The massive investment in the domestic cement market has lead to the redundancy
Massive investment
According to the association, due to the economic difficulties, domestic demand for cement during the 2011 - 2013 period was forecast to decrease by around 14-15 million. Meanwhile, new projects had continued being implemented.
The association said by 2015, total cement output of the country would reach 94.24 million tonnes, resulting in a 25 million tonne excess, this would rise to 129.5 million tonnes by 2020.
The association suggested reviewing the list of cement projects to more realistically match market demand and focus on raising the efficiency of plant management. It has also recommended the cancellation of nine planned cement projects and a reconsideration over nine others scheduled to receive investment between 2016 and 2030 as their technology would be largely redundant by 2030.
A number of cement projects which have been licensed have been delayed due to weak investor financial capacity, such as projects in the central provinces of Binh Phuoc, Nghe An, Thua Thien-Hue and Quang Binh.
Risk of losing the local market
In reality, several loss-making cement companies have had to sell their projects to foreign partners. In November 2012, Indonesia’s Semen Gresik bought 70% of Thang Long Cement Joint Stock Company’s stake, equal to around USD230 million, becoming the company’s strategic partner.

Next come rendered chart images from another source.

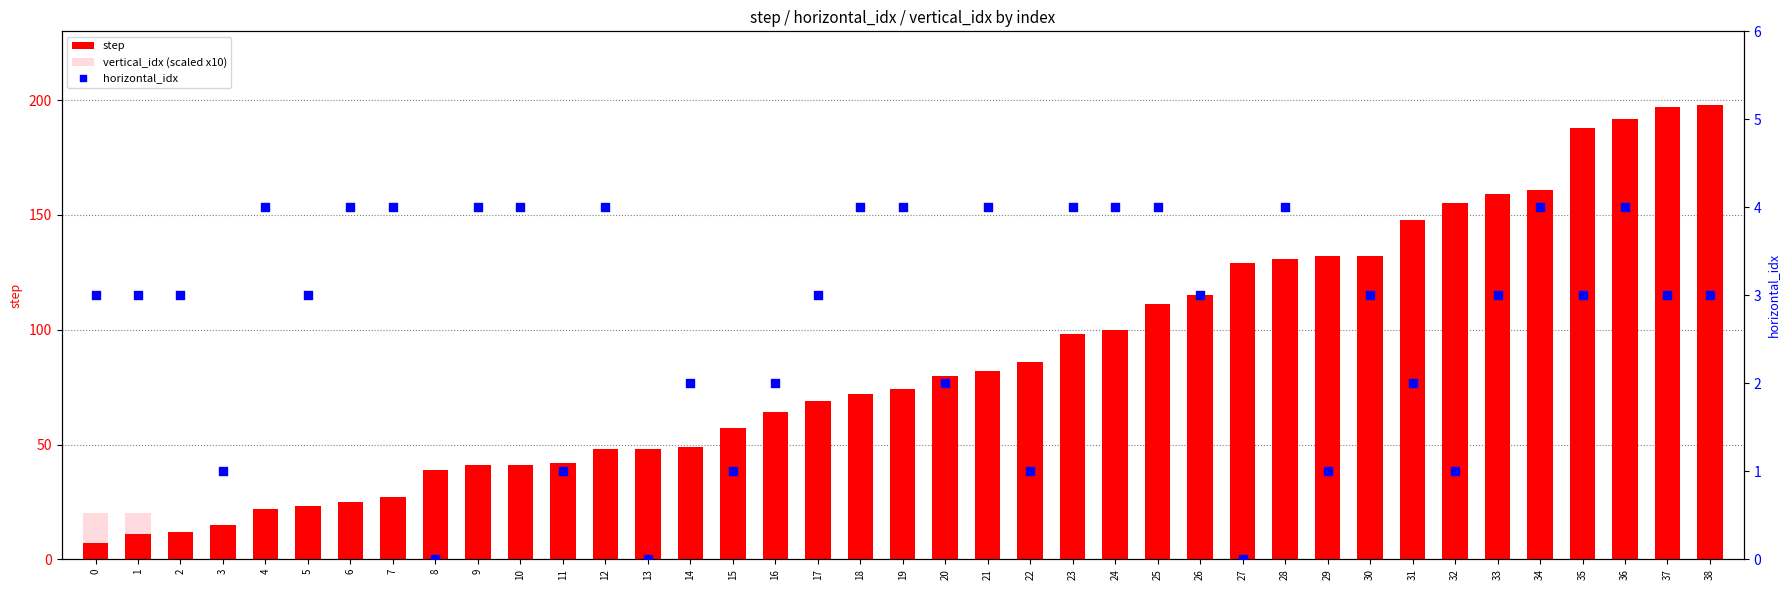

Is the value of horizontal_idx at 9 greater than the value of step at 15?

No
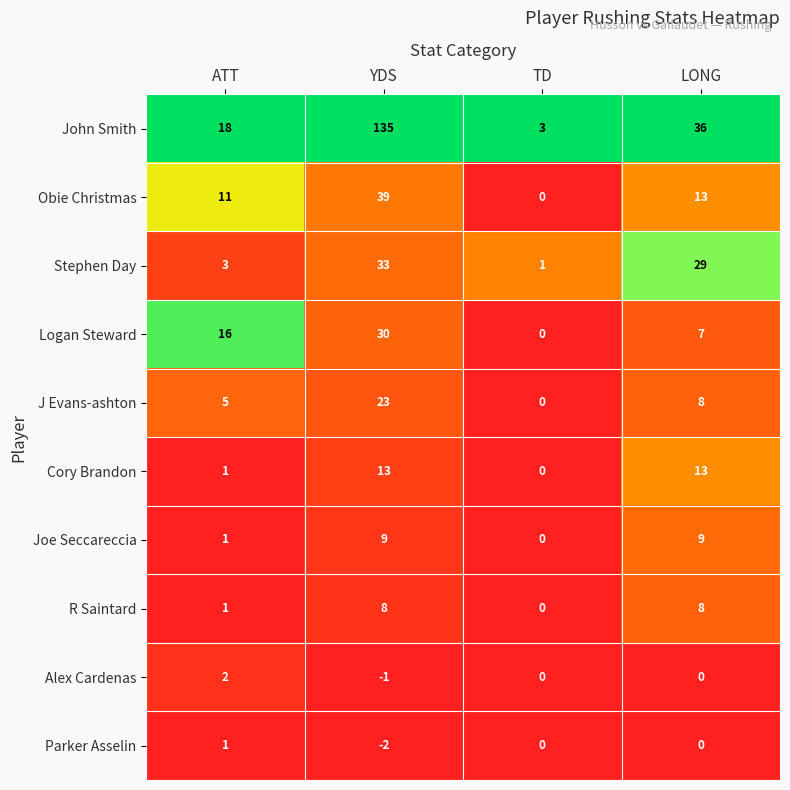

At which category is the sum across all series the highest?

YDS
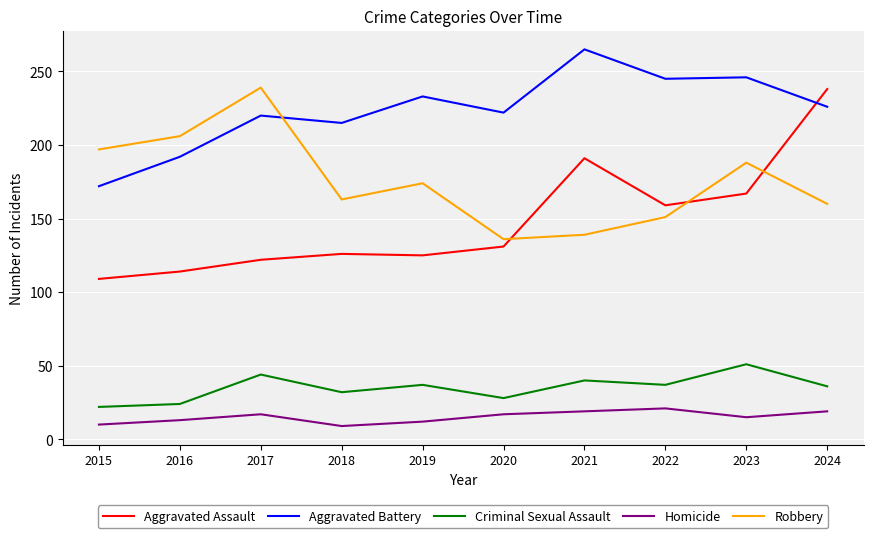

At 2015, list the series in order from largest to smallest.

Robbery, Aggravated Battery, Aggravated Assault, Criminal Sexual Assault, Homicide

The Indonesian cement firm will also co-operate with Thang Long Cement Joint Stock Company to expand the second production line of Thang Long JSC and build An Phu Cement Plant in Binh Phuoc Province.
According to the association, it was essential to restructure cement companies and establish cement production complexes which are strong and competitive enough to control the domestic cement market.
“At present, Vietnam is home to 46 cement companies, but only, Vicem can produce over 20 million tonnes annually,” said Chairman of the association Tran Van Huynh said.